Families bring stability - indeed, one of the reasons immigrants have low crime rates is that they are more likely to live in married, two-parent households with children than those who are native-born and of comparable socio-economic status. Instead of families who, after a time, would buy homes and start businesses and whose children would become the new Americans, we would have a permanent class of non-English-speaking workers with no ties to the communities in which they live and work.

And the proposal for dealing with the 12 million illegal aliens already living here isn't much better. On the positive side, Sens. Jon Kyl, R-Ariz., and John Cornyn, R-Texas, who have consistently opposed amnesty for the 12 million, now seem ready to embrace a path toward legalization for those who are here. The plan would be to create a new visa - dubbed the "Z," perhaps it will be the least desirable visa available - that would be renewable in three-year increments for a $3,500 fee, on top of an $8,000 initial fine. These provisions are so draconian they would essentially make indentured workers out of the 12 million.

But the proposal is just a starting point, and there is plenty of room to bargain. The bill also includes a huge expansion in enforcement efforts, including a 50 percent increase in the border patrol - which is already nearly double the size it was when President Bush took office.
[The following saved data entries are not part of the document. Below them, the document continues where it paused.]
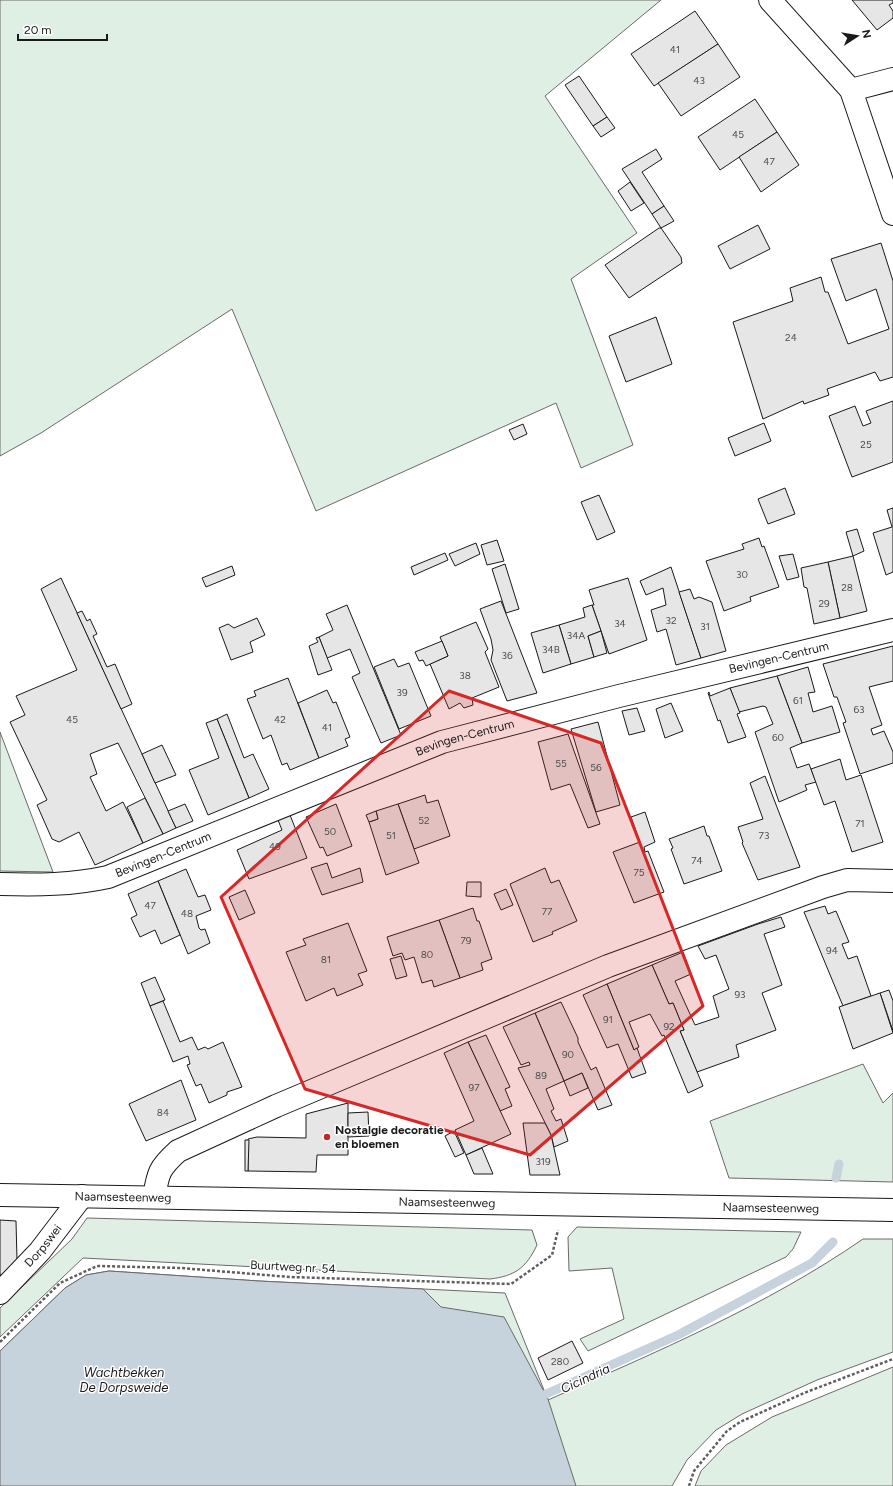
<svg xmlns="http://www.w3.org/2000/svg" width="893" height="1486" font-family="Figtree,sans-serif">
<rect width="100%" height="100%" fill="#fff"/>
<!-- green -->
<g fill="#e0efe3" stroke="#6a6a6a">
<path d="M 0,0 L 661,0 L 545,96 L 637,233 L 571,279 L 633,445 L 581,468 L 556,403 L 316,511 L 232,309 L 41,433 L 0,456 Z"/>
<path d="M 0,732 L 53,872 L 0,871 Z"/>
<path d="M 863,1064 L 883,1103 L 893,1093 L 893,1182 L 729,1178 L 710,1121 Z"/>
<path d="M 87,1218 L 532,1230 L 537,1245 C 526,1268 515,1276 490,1279 L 83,1258 L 0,1337 L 0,1308 L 72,1239 Z"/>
<path d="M 577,1227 L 801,1232 L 793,1249 L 786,1257 L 588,1351 L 580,1339 L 624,1319 L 612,1268 L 569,1271 L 568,1237 Z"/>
<path d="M 863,1239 L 893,1239 L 893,1352 L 817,1380 L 742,1414 L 716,1430 L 687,1460 L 672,1486 L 0,1486 L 0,1351 L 65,1288 L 86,1275 L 109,1271 L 259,1281 L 505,1293 L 548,1400 C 656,1352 766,1306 863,1239 Z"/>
<path d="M 893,1367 L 893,1486 L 695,1486 L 701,1471 L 726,1445 L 772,1417 Z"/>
</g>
<!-- water -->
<path fill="#c6d2dc" stroke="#6a6a6a" d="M 109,1271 L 259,1281 L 423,1289 L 441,1307 L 504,1317 L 548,1399 L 576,1486 L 0,1486 L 0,1351 L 65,1288 L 86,1275 Z"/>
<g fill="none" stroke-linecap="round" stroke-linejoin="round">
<!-- stream -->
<g stroke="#c6d2dc" stroke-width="9">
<path d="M 836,1178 L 839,1164"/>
<path d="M 535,1399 L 678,1335 L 812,1263 L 833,1242"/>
</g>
</g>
<!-- building -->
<g fill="#e6e6e6" stroke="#1a1a1a">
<path d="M 852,0 L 893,0 L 893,3 L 889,5 L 893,11 L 893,18 L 877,30 Z"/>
<path d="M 695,11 L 718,44 L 654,86 L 631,54 Z"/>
<path d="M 718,44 L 740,77 L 681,116 L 658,83 Z"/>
<path d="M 579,76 L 607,117 L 593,126 L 565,85 Z"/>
<path d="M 755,99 L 777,132 L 720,170 L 698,137 Z"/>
<path d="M 607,117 L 615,128 L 601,137 L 593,126 Z"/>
<path d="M 777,132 L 799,165 L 761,192 L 739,157 Z"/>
<path d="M 656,149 L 662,159 L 642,172 L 664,206 L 652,214 L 622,169 Z"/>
<path d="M 630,182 L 644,203 L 631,211 L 618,191 Z"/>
<path d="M 664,206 L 674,221 L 661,228 L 652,214 Z"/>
<path d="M 758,225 L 770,249 L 730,269 L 718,246 Z"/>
<path d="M 659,228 L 661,228 L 681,257 L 682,263 L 629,298 L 605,265 Z"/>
<path d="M 881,243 L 893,281 L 893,377 L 880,381 L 875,372 L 827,389 L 829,395 L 804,404 L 803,401 L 763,419 L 733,322 L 793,301 L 790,288 L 821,277 L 825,292 L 828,292 L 848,344 L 889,329 L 876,289 L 846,301 L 831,259 Z"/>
<path d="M 656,317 L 672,364 L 626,382 L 609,336 Z"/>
<path d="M 893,401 L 893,462 L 852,477 L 829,416 L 855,406 L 863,426 L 871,423 L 866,411 Z"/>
<path d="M 764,423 L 771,441 L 735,456 L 728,438 Z"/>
<path d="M 523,424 L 527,434 L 514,440 L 509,430 Z"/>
<path d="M 785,488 L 795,514 L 768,524 L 758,499 Z"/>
<path d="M 599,495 L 615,532 L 597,540 L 581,502 Z"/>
<path d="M 893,508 L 893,572 L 886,575 L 873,533 L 892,527 L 887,510 Z"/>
<path d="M 857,529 L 864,551 L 853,556 L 846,532 Z"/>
<path d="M 759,538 L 762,547 L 764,546 L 779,587 L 750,597 L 751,601 L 724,611 L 706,561 L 744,549 L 742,544 Z"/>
<path d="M 497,540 L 504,561 L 487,565 L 481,545 Z"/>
<path d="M 476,543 L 480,554 L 455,566 L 449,554 Z"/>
<path d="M 445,553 L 448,560 L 414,575 L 411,567 Z"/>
<path d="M 793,554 L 799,577 L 787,580 L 779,556 Z"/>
<path d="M 853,556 L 867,611 L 840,618 L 828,562 Z"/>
<path d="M 828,562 L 840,618 L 814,624 L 807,588 L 804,587 L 801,568 Z"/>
<path d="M 505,564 L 519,609 L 506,613 L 492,569 Z"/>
<path d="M 232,566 L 235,575 L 206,587 L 202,578 Z"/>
<path d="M 671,567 L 701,658 L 676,665 L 666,629 L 657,632 L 651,610 L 666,605 L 663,588 L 646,595 L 640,581 Z"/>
<path d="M 61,578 L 176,828 L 163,834 L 118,743 L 90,754 L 97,774 L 90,777 L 106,811 L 123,802 L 143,843 L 95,865 L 79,832 L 59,842 L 52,839 L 37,805 L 47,800 L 10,722 L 25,715 L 16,696 L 77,670 L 41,589 Z"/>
<path d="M 628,578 L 647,640 L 609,654 L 592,605 L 594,605 L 589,590 Z"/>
<path d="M 690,589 L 694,599 L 699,597 L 712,602 L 726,651 L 701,658 L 679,592 Z"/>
<path d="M 501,601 L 537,693 L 507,701 L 491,660 L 493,650 L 491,639 L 480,609 Z"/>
<path d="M 347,605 L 401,735 L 381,743 L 352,677 L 360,673 L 350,649 L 327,658 L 319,637 L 333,630 L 326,614 Z"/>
<path d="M 592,605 L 601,631 L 588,636 L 594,657 L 571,664 L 559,625 L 585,617 L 583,608 Z"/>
<path d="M 82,611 L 87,621 L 90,619 L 97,634 L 93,636 L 107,667 L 115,664 L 132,704 L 121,709 L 77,613 Z"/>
<path d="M 257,618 L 265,635 L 250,642 L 253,652 L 231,660 L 219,628 L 228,624 L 234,628 Z"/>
<path d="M 476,622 L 488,649 L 485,652 L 499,687 L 472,698 L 473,705 L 464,708 L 460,703 L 449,709 L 430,664 L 448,656 L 440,637 Z"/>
<path d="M 559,625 L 571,664 L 543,673 L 531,633 Z"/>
<path d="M 601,631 L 607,653 L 594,657 L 588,636 Z"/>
<path d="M 319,637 L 332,670 L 318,675 L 309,646 L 318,642 L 316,638 Z"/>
<path d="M 442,641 L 448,656 L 426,666 L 423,660 L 419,661 L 415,652 Z"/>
<path d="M 893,646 L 893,681 L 869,687 L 882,725 L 871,729 L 873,735 L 884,731 L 893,752 L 893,763 L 860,774 L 843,723 L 846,722 L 837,697 L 834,697 L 823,664 Z"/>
<path d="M 394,659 L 398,667 L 409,663 L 431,716 L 399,729 L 374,667 Z"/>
<path d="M 808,667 L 815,692 L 808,693 L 813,712 L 832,706 L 840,732 L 802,743 L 777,676 Z"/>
<path d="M 777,676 L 802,743 L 790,748 L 797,768 L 809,764 L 816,782 L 805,785 L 807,790 L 779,802 L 755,732 L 773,724 L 766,707 L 763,706 L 739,712 L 730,688 Z"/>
<path d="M 288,678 L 319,758 L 290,770 L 287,763 L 282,765 L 271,735 L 263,739 L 247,699 L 256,696 L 254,691 Z"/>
<path d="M 730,688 L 740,713 L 737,714 L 746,737 L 728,743 L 720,720 L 718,721 L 708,693 L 709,692 L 710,696 Z"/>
<path d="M 327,690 L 333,703 L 336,702 L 350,737 L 345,739 L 348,746 L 319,758 L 298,703 Z"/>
<path d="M 671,703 L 683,731 L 665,738 L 656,709 Z"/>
<path d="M 637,708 L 645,731 L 629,735 L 622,711 Z"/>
<path d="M 227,714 L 244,758 L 253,754 L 269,789 L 249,798 L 217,719 Z"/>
<path d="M 217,719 L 249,798 L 208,815 L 189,770 L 219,758 L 206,723 Z"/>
<path d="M 598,722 L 620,805 L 596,812 L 571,729 Z"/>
<path d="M 568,734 L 600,824 L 588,828 L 570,784 L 551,790 L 538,742 Z"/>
<path d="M 162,745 L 176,775 L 155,783 L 142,754 Z"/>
<path d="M 840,759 L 846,780 L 861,775 L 883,842 L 852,852 L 835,801 L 824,805 L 811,769 Z"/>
<path d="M 765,776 L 800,867 L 758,880 L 742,843 L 743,842 L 738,827 L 763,819 L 750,783 Z"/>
<path d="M 425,795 L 427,803 L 438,800 L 450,836 L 414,849 L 398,804 Z"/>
<path d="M 145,798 L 163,834 L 143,843 L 127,807 Z"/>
<path d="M 185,804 L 193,821 L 176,828 L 168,811 Z"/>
<path d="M 336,804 L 352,846 L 327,856 L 323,847 L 320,848 L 306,817 Z"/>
<path d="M 398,804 L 419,863 L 386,875 L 369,822 L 378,819 L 376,811 Z"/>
<path d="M 376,811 L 378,819 L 369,822 L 366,815 Z"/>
<path d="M 645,812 L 655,842 L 644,847 L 645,852 L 648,851 L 664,892 L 634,903 L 613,852 L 640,842 L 631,817 Z"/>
<path d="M 290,815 L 307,858 L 249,879 L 237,850 L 282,830 L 278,820 Z"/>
<path d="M 704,826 L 707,836 L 709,836 L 722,871 L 684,884 L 671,849 L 673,848 L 669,839 Z"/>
<path d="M 327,863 L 332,878 L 360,868 L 363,882 L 322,895 L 311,868 Z"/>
<path d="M 545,868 L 551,883 L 559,880 L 577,921 L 552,932 L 553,934 L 533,942 L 510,884 Z"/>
<path d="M 186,869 L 198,897 L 205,895 L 211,910 L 196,916 L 199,928 L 201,930 L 205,929 L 210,943 L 188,954 L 158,881 Z"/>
<path d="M 158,881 L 180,935 L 161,944 L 155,930 L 140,937 L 131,918 L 137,915 L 128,894 Z"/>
<path d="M 467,882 L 481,882 L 481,897 L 466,896 Z"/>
<path d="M 506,889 L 513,905 L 501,910 L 494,894 Z"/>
<path d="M 245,890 L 255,913 L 239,920 L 229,897 Z"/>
<path d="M 825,906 L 828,914 L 836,911 L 849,942 L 842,944 L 848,959 L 857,956 L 871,996 L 843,1006 L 804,912 Z"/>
<path d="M 473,908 L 477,921 L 479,921 L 492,959 L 481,963 L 483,970 L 460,978 L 439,920 Z"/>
<path d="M 781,917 L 785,927 L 764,934 L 782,985 L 762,993 L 776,1030 L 736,1045 L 739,1057 L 697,1072 L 680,1031 L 684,1030 L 673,1003 L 669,1004 L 652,965 L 683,952 L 691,974 L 675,981 L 695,1025 L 719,1017 L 713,996 L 729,989 L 716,955 L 705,959 L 698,946 L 758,924 Z"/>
<path d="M 439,920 L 460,978 L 434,987 L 432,980 L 422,983 L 414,957 L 405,960 L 402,953 L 393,956 L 387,937 Z"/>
<path d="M 348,923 L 367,971 L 358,974 L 363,985 L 337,996 L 334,988 L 306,1001 L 286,952 L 306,945 L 303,939 Z"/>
<path d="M 401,956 L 407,976 L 396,979 L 390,959 Z"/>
<path d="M 652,965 L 669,1004 L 673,1003 L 684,1030 L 680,1031 L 703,1086 L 688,1093 L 664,1035 L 662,1036 L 650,1014 L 629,1022 L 639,1047 L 634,1050 L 607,984 Z"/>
<path d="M 155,977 L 165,1000 L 150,1006 L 141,983 Z"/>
<path d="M 607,984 L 634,1050 L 637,1048 L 646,1073 L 632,1078 L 618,1044 L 607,1048 L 583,995 Z"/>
<path d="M 889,990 L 893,1001 L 893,1031 L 880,993 Z"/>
<path d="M 880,993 L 893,1033 L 853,1049 L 839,1007 Z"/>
<path d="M 163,1001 L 180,1042 L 192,1037 L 198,1050 L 205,1047 L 208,1049 L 223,1042 L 242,1087 L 227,1092 L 227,1095 L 209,1103 L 201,1084 L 196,1086 L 187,1065 L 190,1064 L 188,1056 L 173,1062 L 150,1006 Z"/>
<path d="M 561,1002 L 578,1038 L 578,1042 L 591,1070 L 596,1067 L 612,1105 L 598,1110 L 582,1073 L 564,1081 L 535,1013 Z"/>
<path d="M 535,1013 L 564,1081 L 546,1089 L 554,1109 L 551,1111 L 556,1121 L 561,1119 L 568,1141 L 554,1147 L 551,1135 L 518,1068 L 530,1065 L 529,1062 L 521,1065 L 503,1027 Z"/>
<path d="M 486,1035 L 510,1087 L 505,1089 L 512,1106 L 500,1111 L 468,1042 Z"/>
<path d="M 468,1042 L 511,1134 L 466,1155 L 455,1130 L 474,1121 L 444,1053 Z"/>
<path d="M 582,1073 L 588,1088 L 570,1096 L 564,1081 Z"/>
<path d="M 181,1080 L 196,1120 L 146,1141 L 129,1104 Z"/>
<path d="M 348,1103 L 348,1155 L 317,1155 L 316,1172 L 248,1171 L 248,1139 L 257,1137 L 306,1138 L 306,1114 Z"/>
<path d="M 368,1112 L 369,1136 L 348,1137 L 348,1113 Z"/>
<path d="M 523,1123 L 545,1123 L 551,1135 L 560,1175 L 530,1175 Z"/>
<path d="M 454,1131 L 464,1153 L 455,1157 L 445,1136 Z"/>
<path d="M 245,1140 L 249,1140 L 248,1171 L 245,1171 Z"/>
<path d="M 482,1148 L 493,1174 L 474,1174 L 466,1155 Z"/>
<path d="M 0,1220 L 16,1221 L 17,1260 L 2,1275 L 0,1275 Z"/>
<path d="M 572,1341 L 583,1363 L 548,1380 L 538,1358 Z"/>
</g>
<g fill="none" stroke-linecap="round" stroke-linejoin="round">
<defs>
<g id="minor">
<path d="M 770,0 L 851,90 L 893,214"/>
<path d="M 851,90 L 893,79"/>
<path id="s1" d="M 0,884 C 37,885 72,885 108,877 L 442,742 L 619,696 L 893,630"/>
<path d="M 154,1197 C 158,1173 159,1168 178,1151 L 276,1106 L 608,966 L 823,887 L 847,880 L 893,881"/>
<path id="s2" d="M 0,1293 L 40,1251 L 82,1196"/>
</g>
<g id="primary">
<path id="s3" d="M 0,1195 L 893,1210"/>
</g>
</defs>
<!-- minor casing -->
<use href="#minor" stroke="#1a1a1a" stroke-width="24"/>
<!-- primary casing -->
<use href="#primary" stroke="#1a1a1a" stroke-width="24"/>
<!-- path -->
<g stroke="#5f5f5f" stroke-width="2.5" stroke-dasharray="3 2" stroke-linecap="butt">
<path d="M 0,1342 L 60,1283 L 97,1266 L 181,1268 L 290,1277 L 511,1284 L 552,1255 L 558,1230"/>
<path d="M 689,1486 L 694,1471 L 727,1431 L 740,1422 L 804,1393 L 893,1359"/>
</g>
<!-- minor -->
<use href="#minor" stroke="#fff" stroke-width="22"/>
<!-- primary -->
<use href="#primary" stroke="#fff" stroke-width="22"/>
</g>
<!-- marked area -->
<path fill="#d62828" fill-opacity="0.2" stroke="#d62828" stroke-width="3" stroke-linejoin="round" d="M 449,691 L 601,743 L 703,1006 L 530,1155 L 305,1089 L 221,897 Z"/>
<!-- markers -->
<circle fill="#c62828" stroke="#fff" stroke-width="1.5" cx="327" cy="1137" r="4"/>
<g text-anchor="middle" stroke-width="3" stroke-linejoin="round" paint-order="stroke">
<!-- number labels -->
<g font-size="10" fill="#4d4d4d">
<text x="675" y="53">41</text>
<text x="699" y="84">43</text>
<text x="738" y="138">45</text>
<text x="769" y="165">47</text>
<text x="791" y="341">24</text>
<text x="866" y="448">25</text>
<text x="742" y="578">30</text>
<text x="847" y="591">28</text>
<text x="824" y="607">29</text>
<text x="671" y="624">32</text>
<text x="620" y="627">34</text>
<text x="705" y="630">31</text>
<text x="576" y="639">34A</text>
<text x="551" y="653">34B</text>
<text x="507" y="659">36</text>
<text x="465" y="679">38</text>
<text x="402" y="696">39</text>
<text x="798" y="704">61</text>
<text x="859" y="713">63</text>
<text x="72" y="723">45</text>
<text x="280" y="723">42</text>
<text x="327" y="731">41</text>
<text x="778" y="741">60</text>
<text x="561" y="767">55</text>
<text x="596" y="771">56</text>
<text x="424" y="824">52</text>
<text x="860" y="827">71</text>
<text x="330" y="835">50</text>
<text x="391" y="839">51</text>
<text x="764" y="839">73</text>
<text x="275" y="850">49</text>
<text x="697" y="864">74</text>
<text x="639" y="876">75</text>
<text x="150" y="909">47</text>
<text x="547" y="915">77</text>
<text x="187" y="917">48</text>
<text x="466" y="944">79</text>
<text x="832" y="954">94</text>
<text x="427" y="958">80</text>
<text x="326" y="963">81</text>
<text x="740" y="998">93</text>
<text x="608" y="1023">91</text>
<text x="669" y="1030">92</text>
<text x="568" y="1058">90</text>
<text x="541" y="1079">89</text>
<text x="474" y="1091">97</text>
<text x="163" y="1116">84</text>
<text x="543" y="1165">319</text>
<text x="560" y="1365">280</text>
</g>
<!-- street labels -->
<g font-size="12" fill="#1a1a1a" stroke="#fff">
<text dy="4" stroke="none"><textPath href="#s1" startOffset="816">Bevingen-Centrum</textPath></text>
<text dy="4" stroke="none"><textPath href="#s1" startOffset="492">Bevingen-Centrum</textPath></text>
<text dy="4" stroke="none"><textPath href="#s1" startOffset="168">Bevingen-Centrum</textPath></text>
<text dy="4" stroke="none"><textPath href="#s3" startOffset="123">Naamsesteenweg</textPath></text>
<text dy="4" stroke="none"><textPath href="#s3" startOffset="447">Naamsesteenweg</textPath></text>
<text dy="4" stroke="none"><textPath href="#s3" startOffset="771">Naamsesteenweg</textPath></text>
<text dy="4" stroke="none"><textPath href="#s2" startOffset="64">Dorpswei</textPath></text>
<text transform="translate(293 1267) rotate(3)" y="4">Buurtweg nr. 54</text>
</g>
<!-- poi labels -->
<g font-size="12" font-weight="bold" fill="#1a1a1a" stroke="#fff" text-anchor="start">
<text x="335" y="1134">Nostalgie decoratie<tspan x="335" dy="14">en bloemen</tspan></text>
</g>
<!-- water labels -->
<g font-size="13" font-style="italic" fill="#1a1a1a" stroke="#fff">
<text x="124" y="1377">Wachtbekken<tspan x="124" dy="15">De Dorpsweide</tspan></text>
<text transform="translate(585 1378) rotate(-25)" y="5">Cicindria</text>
</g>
</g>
<!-- north arrow -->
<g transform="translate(857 36) rotate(78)" stroke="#ffffff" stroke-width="3" paint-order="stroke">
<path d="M0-3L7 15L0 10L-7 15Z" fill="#1a1a1a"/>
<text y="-6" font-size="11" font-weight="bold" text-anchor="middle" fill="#1a1a1a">N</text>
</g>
<!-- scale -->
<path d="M18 34v6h89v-6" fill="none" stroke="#1a1a1a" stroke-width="2"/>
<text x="24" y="34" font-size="12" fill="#1a1a1a" stroke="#ffffff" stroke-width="3" paint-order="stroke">20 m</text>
</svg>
The plan would also include a secure identity card everyone in the United States would have to use, citizen and non-citizen alike, to gain employment. In addition, the proposal would also expand the current border fence with Mexico to include 200 miles of vehicle barriers, 370 miles of fencing and 300 miles of electronic sensors.

One of those who see the administration's efforts as a glass half-full is the Manhattan Institute's Tamar Jacoby. "It's an important step forward that these Republicans have come up with a proposal that they can take to the Democrats in an effort to craft robust, bipartisan legislation," she told me this week.

"Parts of the proposal are more realistic than others," she said. "But it shifts the battle away from what to do with 12 million already here - the GOP senators now seem to understand they are going to stay - to the issue of who will come in the future. The terms and conditions for new workers visas is where both sides will have to do some hard negotiating that will come to compromise."

I hope she's right. But there seems to be a long road ahead to craft a bill that will serve the country well into the future. And the closer we get to another election season, the less likely it will be that Congress will put aside partisan bickering to get this done.